Dataset content:
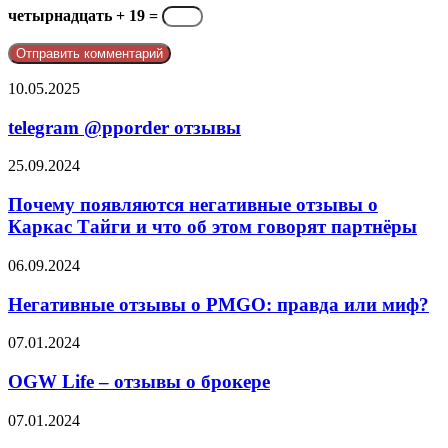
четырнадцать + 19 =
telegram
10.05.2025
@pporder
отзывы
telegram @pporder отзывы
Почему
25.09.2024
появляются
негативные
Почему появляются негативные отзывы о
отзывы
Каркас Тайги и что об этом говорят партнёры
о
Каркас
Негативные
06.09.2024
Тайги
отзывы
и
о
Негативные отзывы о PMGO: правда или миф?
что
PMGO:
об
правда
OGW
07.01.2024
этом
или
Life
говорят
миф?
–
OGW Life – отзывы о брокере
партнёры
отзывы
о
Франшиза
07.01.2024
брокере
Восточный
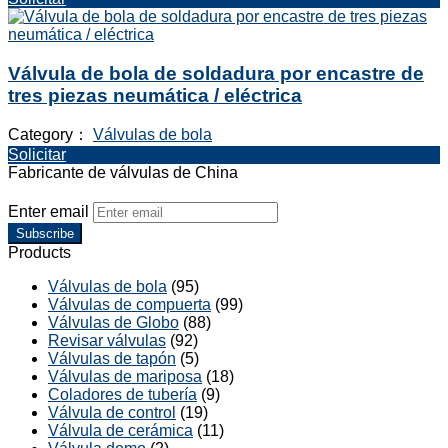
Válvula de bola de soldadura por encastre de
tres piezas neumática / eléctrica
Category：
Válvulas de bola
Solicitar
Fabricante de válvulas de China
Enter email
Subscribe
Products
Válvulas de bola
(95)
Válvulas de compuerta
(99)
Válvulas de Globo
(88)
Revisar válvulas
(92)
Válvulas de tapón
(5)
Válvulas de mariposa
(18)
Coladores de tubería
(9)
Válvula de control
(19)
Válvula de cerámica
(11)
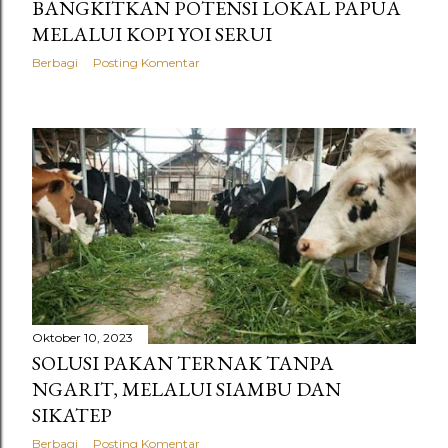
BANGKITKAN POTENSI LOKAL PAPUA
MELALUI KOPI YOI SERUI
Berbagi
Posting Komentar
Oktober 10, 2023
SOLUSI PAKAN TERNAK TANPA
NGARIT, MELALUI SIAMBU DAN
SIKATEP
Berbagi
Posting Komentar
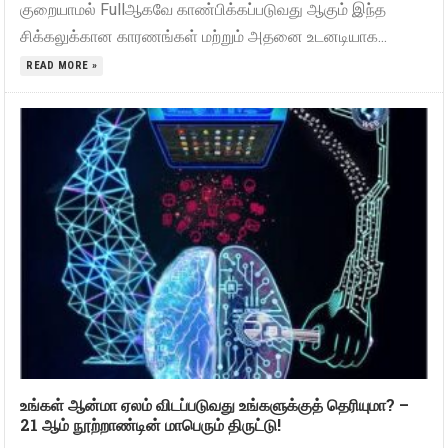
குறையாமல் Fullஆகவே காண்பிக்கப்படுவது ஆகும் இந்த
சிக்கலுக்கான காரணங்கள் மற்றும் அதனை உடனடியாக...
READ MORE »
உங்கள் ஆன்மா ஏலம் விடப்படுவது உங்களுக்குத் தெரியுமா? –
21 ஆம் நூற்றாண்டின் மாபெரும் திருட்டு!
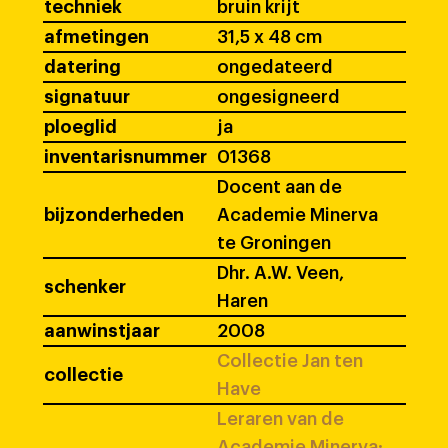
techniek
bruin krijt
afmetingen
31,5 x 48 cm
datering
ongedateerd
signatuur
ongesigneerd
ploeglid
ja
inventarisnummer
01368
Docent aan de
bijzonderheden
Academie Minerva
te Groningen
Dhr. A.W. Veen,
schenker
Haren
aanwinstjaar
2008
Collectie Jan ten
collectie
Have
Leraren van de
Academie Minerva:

Directive: Retype each of the entries above exactly as it appears, with no pictures.

Task response:
четырнадцать + 19 =
telegram
10.05.2025
@pporder
отзывы
telegram @pporder отзывы
Почему
25.09.2024
появляются
негативные
Почему появляются негативные отзывы о
отзывы
Каркас Тайги и что об этом говорят партнёры
о
Каркас
Негативные
06.09.2024
Тайги
отзывы
и
о
Негативные отзывы о PMGO: правда или миф?
что
PMGO:
об
правда
OGW
07.01.2024
этом
или
Life
говорят
миф?
–
OGW Life – отзывы о брокере
партнёры
отзывы
о
Франшиза
07.01.2024
брокере
Восточный
Válvula de bola de soldadura por encastre de
tres piezas neumática / eléctrica
Category：
Válvulas de bola
Solicitar
Fabricante de válvulas de China
Enter email
Subscribe
Products
Válvulas de bola
(95)
Válvulas de compuerta
(99)
Válvulas de Globo
(88)
Revisar válvulas
(92)
Válvulas de tapón
(5)
Válvulas de mariposa
(18)
Coladores de tubería
(9)
Válvula de control
(19)
Válvula de cerámica
(11)
BANGKITKAN POTENSI LOKAL PAPUA
MELALUI KOPI YOI SERUI
Berbagi
Posting Komentar
Oktober 10, 2023
SOLUSI PAKAN TERNAK TANPA
NGARIT, MELALUI SIAMBU DAN
SIKATEP
Berbagi
Posting Komentar
குறையாமல் Fullஆகவே காண்பிக்கப்படுவது ஆகும் இந்த
சிக்கலுக்கான காரணங்கள் மற்றும் அதனை உடனடியாக...
READ MORE »
உங்கள் ஆன்மா ஏலம் விடப்படுவது உங்களுக்குத் தெரியுமா? –
21 ஆம் நூற்றாண்டின் மாபெரும் திருட்டு!
techniek
bruin krijt
afmetingen
31,5 x 48 cm
datering
ongedateerd
signatuur
ongesigneerd
ploeglid
ja
inventarisnummer
01368
Docent aan de
bijzonderheden
Academie Minerva
te Groningen
Dhr. A.W. Veen,
schenker
Haren
aanwinstjaar
2008
Collectie Jan ten
collectie
Have
Leraren van de
Academie Minerva:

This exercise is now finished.